▶ [WHAT YOU SHOULD DO] Whenever "sluiten" appears in a line, please copy that line from the data.
─── DATA TO PROCESS ───
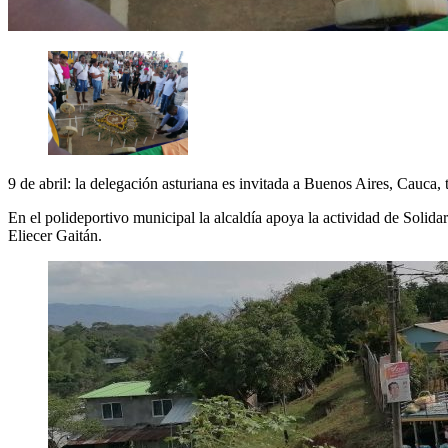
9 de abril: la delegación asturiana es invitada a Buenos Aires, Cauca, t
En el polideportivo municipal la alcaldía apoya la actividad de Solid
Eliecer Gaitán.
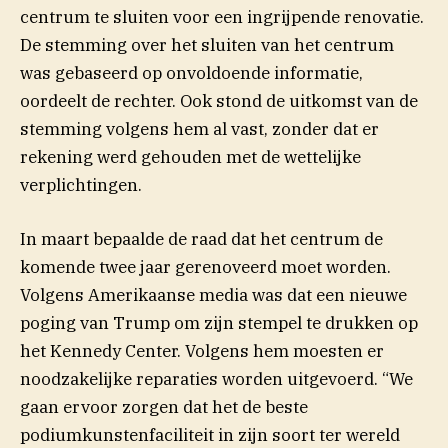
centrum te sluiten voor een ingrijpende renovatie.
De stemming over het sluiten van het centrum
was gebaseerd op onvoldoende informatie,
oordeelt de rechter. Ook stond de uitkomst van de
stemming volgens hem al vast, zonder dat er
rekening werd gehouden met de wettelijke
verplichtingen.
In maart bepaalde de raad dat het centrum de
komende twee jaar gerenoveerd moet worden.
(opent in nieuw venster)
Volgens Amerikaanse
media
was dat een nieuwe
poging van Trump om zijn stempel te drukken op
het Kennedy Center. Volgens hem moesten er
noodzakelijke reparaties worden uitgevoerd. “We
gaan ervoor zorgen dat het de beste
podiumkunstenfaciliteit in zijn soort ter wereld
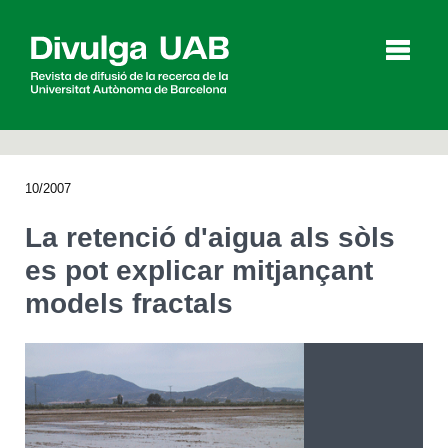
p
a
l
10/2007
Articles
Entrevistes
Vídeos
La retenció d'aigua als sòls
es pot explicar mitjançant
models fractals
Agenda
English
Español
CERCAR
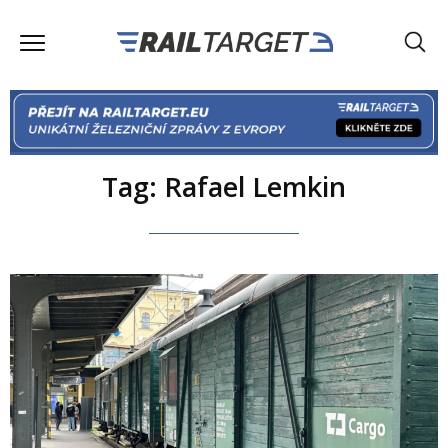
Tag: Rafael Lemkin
───
▶ [EXERCISE OUTPUT]
centrum te sluiten voor een ingrijpende renovatie.
De stemming over het sluiten van het centrum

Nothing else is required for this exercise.